- _WHAT THE EXERCISE ASKS_
Copy the data below exactly, but not the pictures it contains.

- _PROVIDED DATA_
Start of Block

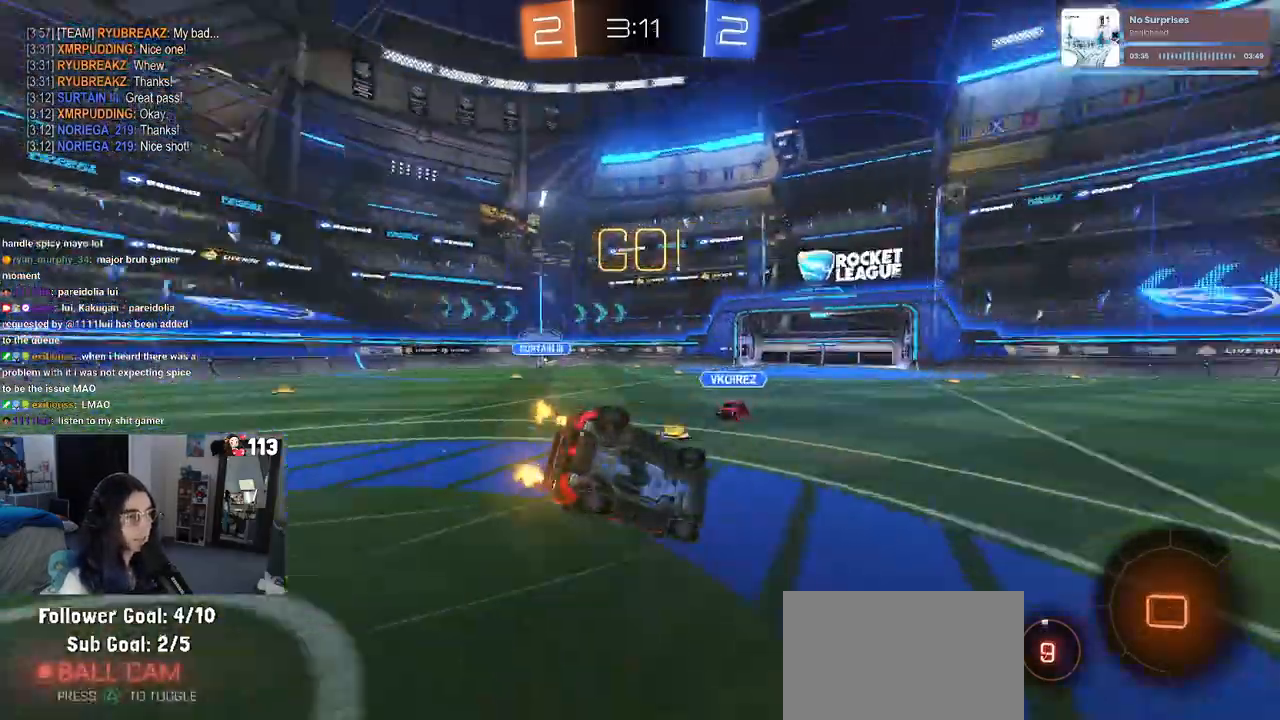
{"buttons": ["SQUARE", "R2"], "left_stick": "down-left", "right_stick": "center"}
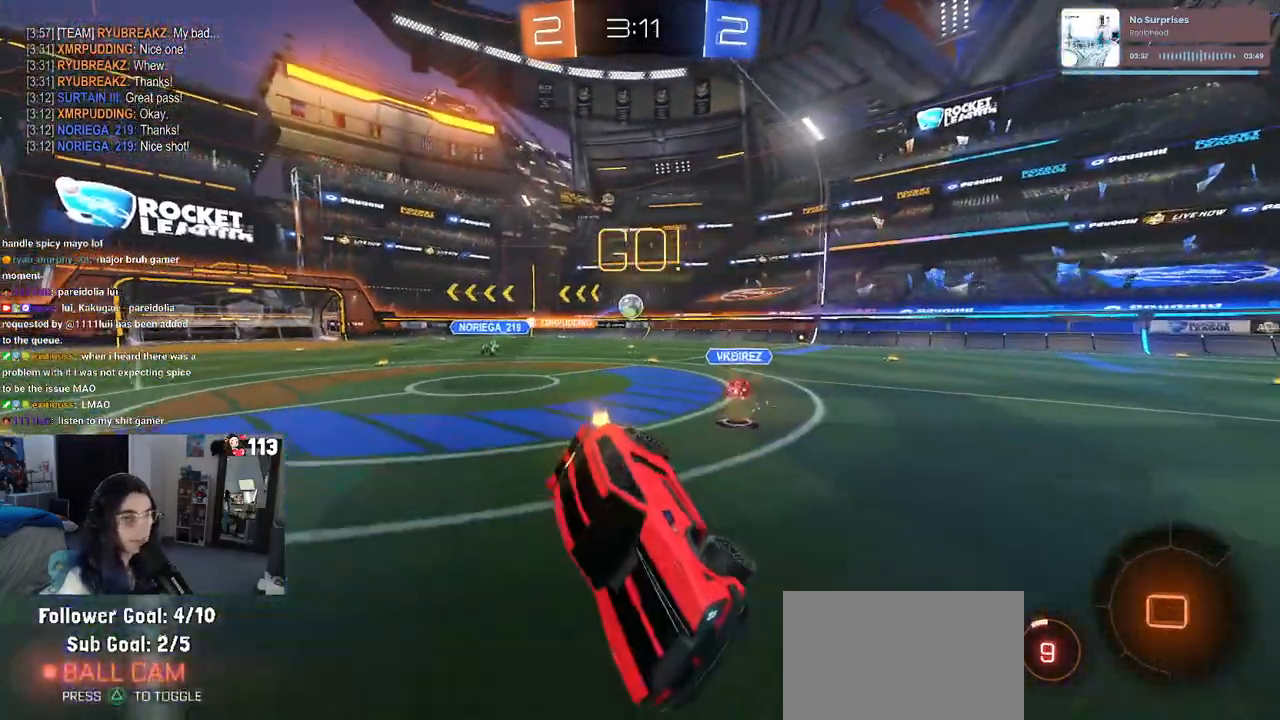
{"buttons": ["R2"], "left_stick": "right", "right_stick": "center", "events": [[17, "SQUARE", "up"], [100, "left_stick", "center"], [217, "left_stick", "right"]]}
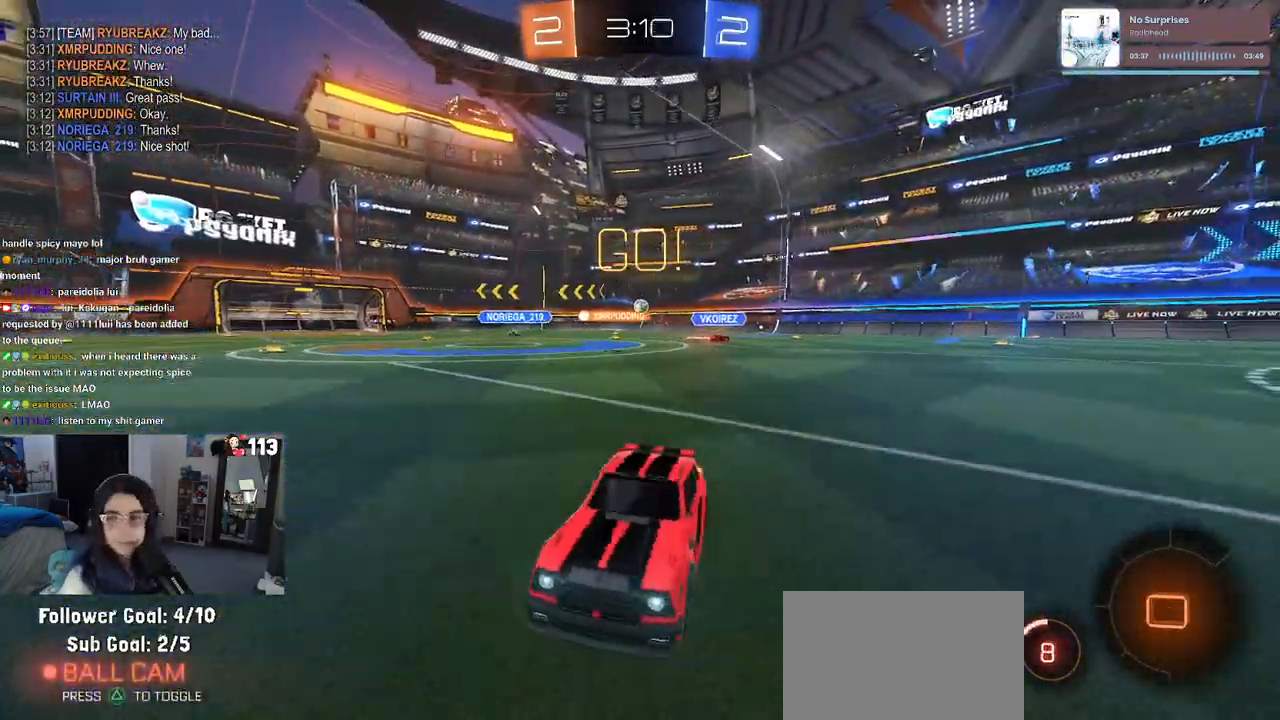
{"buttons": ["R2"], "left_stick": "right", "right_stick": "center"}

End of Block

- _SOLUTION FOR THIS TASK_
{"buttons": ["SQUARE", "R2"], "left_stick": "down-left", "right_stick": "center"}
{"buttons": ["R2"], "left_stick": "right", "right_stick": "center", "events": [[17, "SQUARE", "up"], [100, "left_stick", "center"], [217, "left_stick", "right"]]}
{"buttons": ["R2"], "left_stick": "right", "right_stick": "center"}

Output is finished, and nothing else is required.